El teatro Romero San Juan de San Juan de Aznalfarache (Sevilla) cerró pasadas las 21,00 horas de este pasado martes la capilla ardiente instalada en dicho espacio escénico, para dar el último adiós al difunto cantaor y guitarrista Manuel Molina, quien fuera uno de los miembros del conocido dúo Lole y Manuel. "Varios miles de personas", entre ellas figuras del mundo del arte y "muchos vecinos", pasaron por el teatro para rendir homenaje a este icono del flamenco, según ha dicho a Europa Press el alcalde del municipio, Fernando Zamora (PSOE).

"Ha pasado muchísima gente por la capilla ardiente, incluso tuvimos que cortar la calle", ha explicado el alcalde de San Juan. Tras el velatorio, el cadáver del conocido artista fue incinerado en privado.

Nacido en Ceuta en 1948, aunque residente en el sevillano barrio de Triana desde muy temprana edad, Manuel Molina Jiménez —conocido artísticamente como Manuel Molina— era hijo del guitarrista 'El encajero', del que aprendió a tocar la guitarra.
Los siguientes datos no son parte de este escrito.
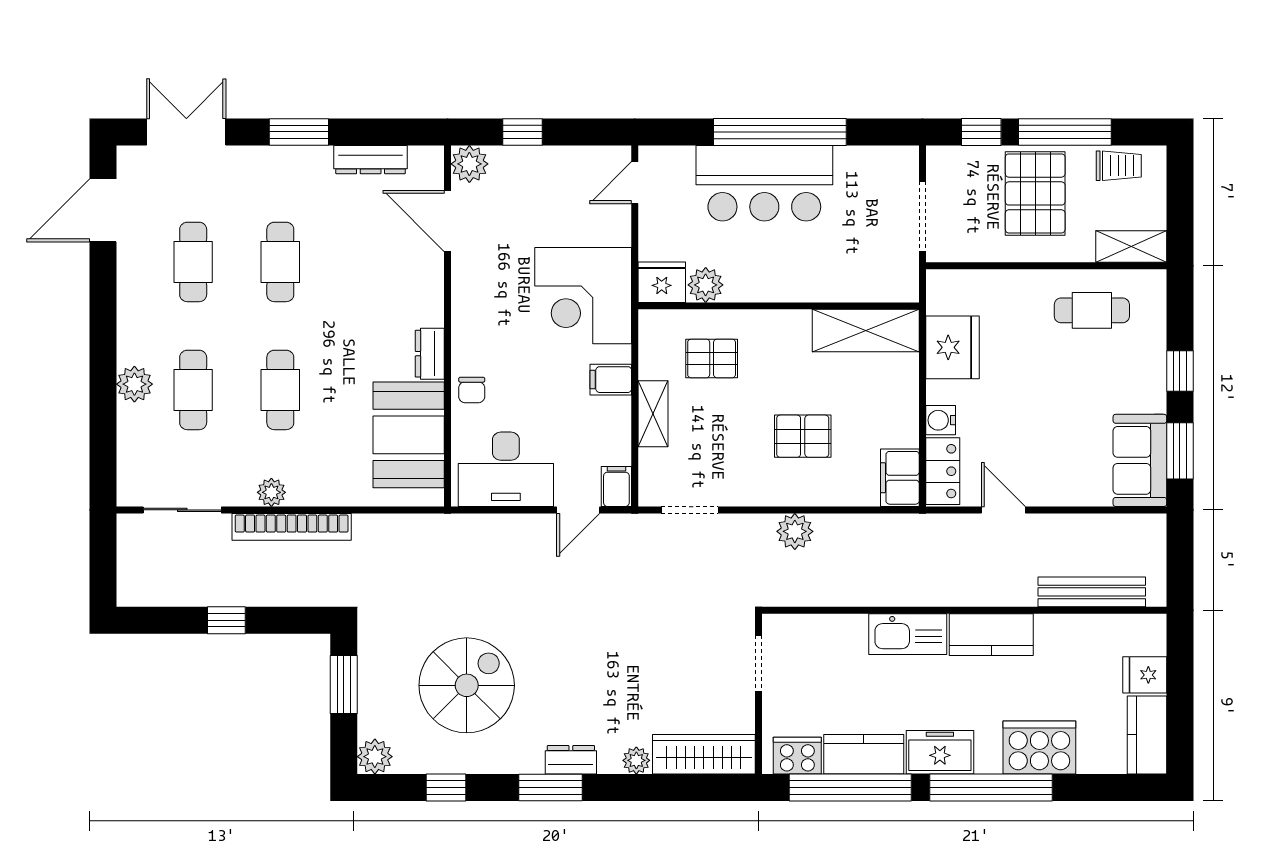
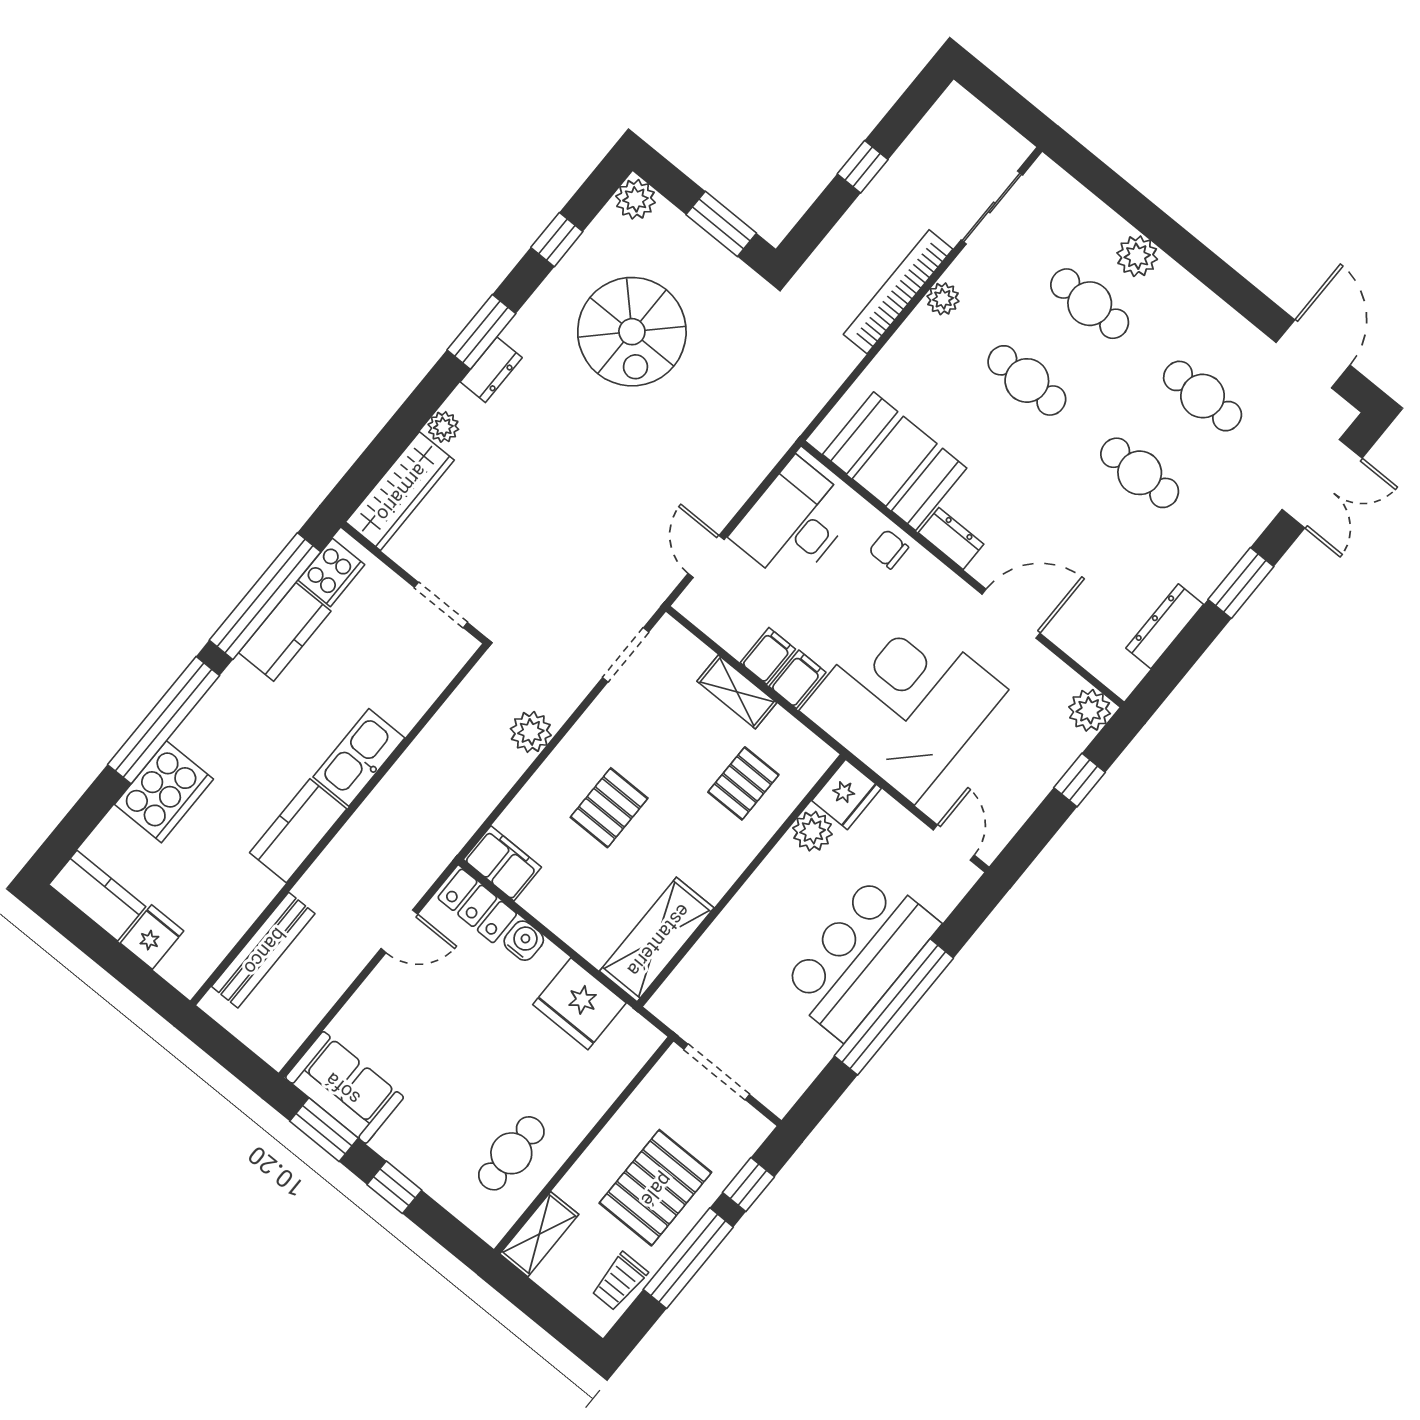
pallet: (1035, 193) -> (655, 1188), turned 90
door: (448, 221) -> (1011, 614), moved
corner desk: (583, 296) -> (904, 700), width x1.36, depth x1.36
filing cabinet: (616, 486) -> (768, 656), moved, turned -90
freezer: (940, 752) -> (231, 701), removed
Estuvo involucrado en el mundo musical desde muy niño, formando parte a los 12 años, junto a Chiquetete y El Rubio, del trío Los Gitanillos del Tardón.

Posteriormente formó el grupo Smash, grupo de rock progresivo de raíz flamenca, que popularizó el conocido 'El Garrotín', y luego el dúo Lole y Manuel, que en 1975 sacó al mercado el disco 'Nuevo día', un título muy acorde con el devenir social y político que encaraba entonces España.

Esta aportación discográfica —a las que se sumaron posteriormente álbumes como 'Pasaje del agua' o 'Al alba con alegría'— abrió sin dudas nuevos públicos al flamenco, tanto por su estética como por su música, abierta a influencias de otras culturas. Posteriormente simultaneó su carrera en solitario con la colaboración con los mejores artistas del flamenco, actuando igualmente con su hija, Alba Molina.